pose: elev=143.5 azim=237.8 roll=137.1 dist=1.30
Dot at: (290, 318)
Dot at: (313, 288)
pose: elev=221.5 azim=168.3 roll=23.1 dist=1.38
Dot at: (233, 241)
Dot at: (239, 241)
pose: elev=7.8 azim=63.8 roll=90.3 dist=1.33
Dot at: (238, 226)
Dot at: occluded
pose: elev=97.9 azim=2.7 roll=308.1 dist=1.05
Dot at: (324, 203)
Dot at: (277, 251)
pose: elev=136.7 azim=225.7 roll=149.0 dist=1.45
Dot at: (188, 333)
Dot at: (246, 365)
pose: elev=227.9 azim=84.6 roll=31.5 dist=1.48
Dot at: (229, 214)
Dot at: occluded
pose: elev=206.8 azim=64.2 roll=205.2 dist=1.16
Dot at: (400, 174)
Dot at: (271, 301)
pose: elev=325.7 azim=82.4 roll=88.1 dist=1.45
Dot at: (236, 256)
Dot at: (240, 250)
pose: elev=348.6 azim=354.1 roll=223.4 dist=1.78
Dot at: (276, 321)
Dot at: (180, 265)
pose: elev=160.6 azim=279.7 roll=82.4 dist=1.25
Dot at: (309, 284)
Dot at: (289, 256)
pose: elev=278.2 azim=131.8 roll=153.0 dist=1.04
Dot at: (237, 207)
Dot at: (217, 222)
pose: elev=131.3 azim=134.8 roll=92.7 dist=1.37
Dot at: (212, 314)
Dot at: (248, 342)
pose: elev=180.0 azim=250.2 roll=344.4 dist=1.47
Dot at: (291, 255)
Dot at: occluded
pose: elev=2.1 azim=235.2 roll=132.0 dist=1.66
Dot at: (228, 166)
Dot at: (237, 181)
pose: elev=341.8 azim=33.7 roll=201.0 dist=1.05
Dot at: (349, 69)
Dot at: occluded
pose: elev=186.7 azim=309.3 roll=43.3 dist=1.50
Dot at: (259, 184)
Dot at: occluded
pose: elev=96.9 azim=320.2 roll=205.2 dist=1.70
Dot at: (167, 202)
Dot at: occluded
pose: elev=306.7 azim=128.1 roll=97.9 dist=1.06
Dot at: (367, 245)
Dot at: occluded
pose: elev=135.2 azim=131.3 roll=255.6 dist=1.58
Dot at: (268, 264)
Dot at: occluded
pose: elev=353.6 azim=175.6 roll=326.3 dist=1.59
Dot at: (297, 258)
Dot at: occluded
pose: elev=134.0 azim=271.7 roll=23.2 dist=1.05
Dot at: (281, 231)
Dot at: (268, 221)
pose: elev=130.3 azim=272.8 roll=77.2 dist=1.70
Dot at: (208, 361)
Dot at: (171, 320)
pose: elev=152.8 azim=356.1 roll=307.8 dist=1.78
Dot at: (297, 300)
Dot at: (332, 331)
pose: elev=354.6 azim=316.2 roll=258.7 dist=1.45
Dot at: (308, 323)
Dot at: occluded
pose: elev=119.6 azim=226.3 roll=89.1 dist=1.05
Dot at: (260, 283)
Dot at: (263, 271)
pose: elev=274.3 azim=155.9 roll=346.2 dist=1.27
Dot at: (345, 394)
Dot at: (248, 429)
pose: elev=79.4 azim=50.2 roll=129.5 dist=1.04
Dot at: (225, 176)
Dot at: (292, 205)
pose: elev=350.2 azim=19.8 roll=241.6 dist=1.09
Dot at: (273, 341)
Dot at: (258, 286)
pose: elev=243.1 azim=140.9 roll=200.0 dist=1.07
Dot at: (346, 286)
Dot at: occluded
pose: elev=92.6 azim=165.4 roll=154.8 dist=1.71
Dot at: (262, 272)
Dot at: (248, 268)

STATED GOAL: Rewrite the listing above, changing every occurrence of "pose" to "camera" and leaving everything else unchanged.

REPLY:
camera: elev=143.5 azim=237.8 roll=137.1 dist=1.30
Dot at: (290, 318)
Dot at: (313, 288)
camera: elev=221.5 azim=168.3 roll=23.1 dist=1.38
Dot at: (233, 241)
Dot at: (239, 241)
camera: elev=7.8 azim=63.8 roll=90.3 dist=1.33
Dot at: (238, 226)
Dot at: occluded
camera: elev=97.9 azim=2.7 roll=308.1 dist=1.05
Dot at: (324, 203)
Dot at: (277, 251)
camera: elev=136.7 azim=225.7 roll=149.0 dist=1.45
Dot at: (188, 333)
Dot at: (246, 365)
camera: elev=227.9 azim=84.6 roll=31.5 dist=1.48
Dot at: (229, 214)
Dot at: occluded
camera: elev=206.8 azim=64.2 roll=205.2 dist=1.16
Dot at: (400, 174)
Dot at: (271, 301)
camera: elev=325.7 azim=82.4 roll=88.1 dist=1.45
Dot at: (236, 256)
Dot at: (240, 250)
camera: elev=348.6 azim=354.1 roll=223.4 dist=1.78
Dot at: (276, 321)
Dot at: (180, 265)
camera: elev=160.6 azim=279.7 roll=82.4 dist=1.25
Dot at: (309, 284)
Dot at: (289, 256)
camera: elev=278.2 azim=131.8 roll=153.0 dist=1.04
Dot at: (237, 207)
Dot at: (217, 222)
camera: elev=131.3 azim=134.8 roll=92.7 dist=1.37
Dot at: (212, 314)
Dot at: (248, 342)
camera: elev=180.0 azim=250.2 roll=344.4 dist=1.47
Dot at: (291, 255)
Dot at: occluded
camera: elev=2.1 azim=235.2 roll=132.0 dist=1.66
Dot at: (228, 166)
Dot at: (237, 181)
camera: elev=341.8 azim=33.7 roll=201.0 dist=1.05
Dot at: (349, 69)
Dot at: occluded
camera: elev=186.7 azim=309.3 roll=43.3 dist=1.50
Dot at: (259, 184)
Dot at: occluded
camera: elev=96.9 azim=320.2 roll=205.2 dist=1.70
Dot at: (167, 202)
Dot at: occluded
camera: elev=306.7 azim=128.1 roll=97.9 dist=1.06
Dot at: (367, 245)
Dot at: occluded
camera: elev=135.2 azim=131.3 roll=255.6 dist=1.58
Dot at: (268, 264)
Dot at: occluded
camera: elev=353.6 azim=175.6 roll=326.3 dist=1.59
Dot at: (297, 258)
Dot at: occluded
camera: elev=134.0 azim=271.7 roll=23.2 dist=1.05
Dot at: (281, 231)
Dot at: (268, 221)
camera: elev=130.3 azim=272.8 roll=77.2 dist=1.70
Dot at: (208, 361)
Dot at: (171, 320)
camera: elev=152.8 azim=356.1 roll=307.8 dist=1.78
Dot at: (297, 300)
Dot at: (332, 331)
camera: elev=354.6 azim=316.2 roll=258.7 dist=1.45
Dot at: (308, 323)
Dot at: occluded
camera: elev=119.6 azim=226.3 roll=89.1 dist=1.05
Dot at: (260, 283)
Dot at: (263, 271)
camera: elev=274.3 azim=155.9 roll=346.2 dist=1.27
Dot at: (345, 394)
Dot at: (248, 429)
camera: elev=79.4 azim=50.2 roll=129.5 dist=1.04
Dot at: (225, 176)
Dot at: (292, 205)
camera: elev=350.2 azim=19.8 roll=241.6 dist=1.09
Dot at: (273, 341)
Dot at: (258, 286)
camera: elev=243.1 azim=140.9 roll=200.0 dist=1.07
Dot at: (346, 286)
Dot at: occluded
camera: elev=92.6 azim=165.4 roll=154.8 dist=1.71
Dot at: (262, 272)
Dot at: (248, 268)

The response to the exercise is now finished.